Nach einer guten Stunde gab es dann wieder Strom. Lampen gingen an, Weihnachtsbaum und Lichterketten illuminierten die Innenräume. Die Server und Computer fuhren wieder hoch. Drucker und Rauchmelder gaben Piepstöne von sich, Kaffeemaschinen starteten mit Spülprogrammen. Eigentlich hätten nun alle erleichtert sein können. Aber es gab neue Aufregungen. Jeder und jede war damit beschäftigt, die verlorene Zeit aufzuholen, die angefangenen Arbeiten fortzuführen und Vorgänge zu beenden, da man heute bereits um 12 Uhr die Filiale schließen wollte. Niemand dachte daran, dass der Stromkreis für den Tresor und die Tresortür nach einem Stromausfall extra wieder eingeschaltet werden musste. Denn nur so konnte der der Haltemagnet, der die Tür offen hielt, sowie die Innenbeleuchtung wieder angehen. Für Herrn Kieseherz war eine solche Situation schlichtweg noch nie vorgekommen.

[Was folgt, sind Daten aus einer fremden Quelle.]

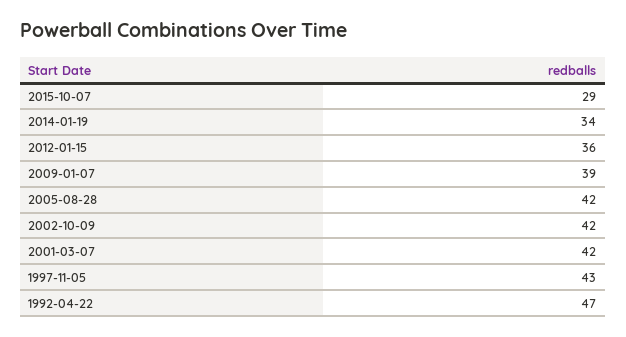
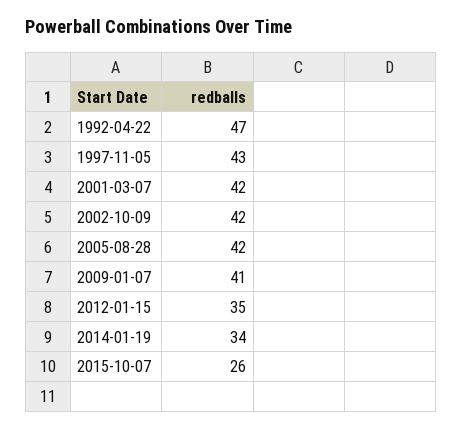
  {
-   "2015-10-07": 29,
+   "2015-10-07": 26,
    "2014-01-19": 34,
-   "2012-01-15": 36,
+   "2012-01-15": 35,
-   "2009-01-07": 39,
+   "2009-01-07": 41,
    "2005-08-28": 42,
    "2002-10-09": 42,
    "2001-03-07": 42,
    "1997-11-05": 43,
    "1992-04-22": 47
  }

Sollten sie die Bank überhaupt noch einmal für das Publikum öffnen? Brauchten Leute am Heiligen Abend noch finanzielle Dienstleistungen? Wollten die meisten nicht viel lieber den Weihnachtsmarkt besuchen? Und da niemand vor der Eingangstür stand und um Einlass bat, beschlossen sie auf die stellvertretende Filialleiterin zu warten.
Endlich kam Frau Knudsen zurück und fand die Bank verschlossen vor. Sie hörte vom nahen Weihnachtsmarkt die alte Weise „Was soll das bedeuten…?“ Sie musste erst Herrn Kieseherz auf dem Mobiltelefon anrufen um überhaupt die Bank betreten zu können.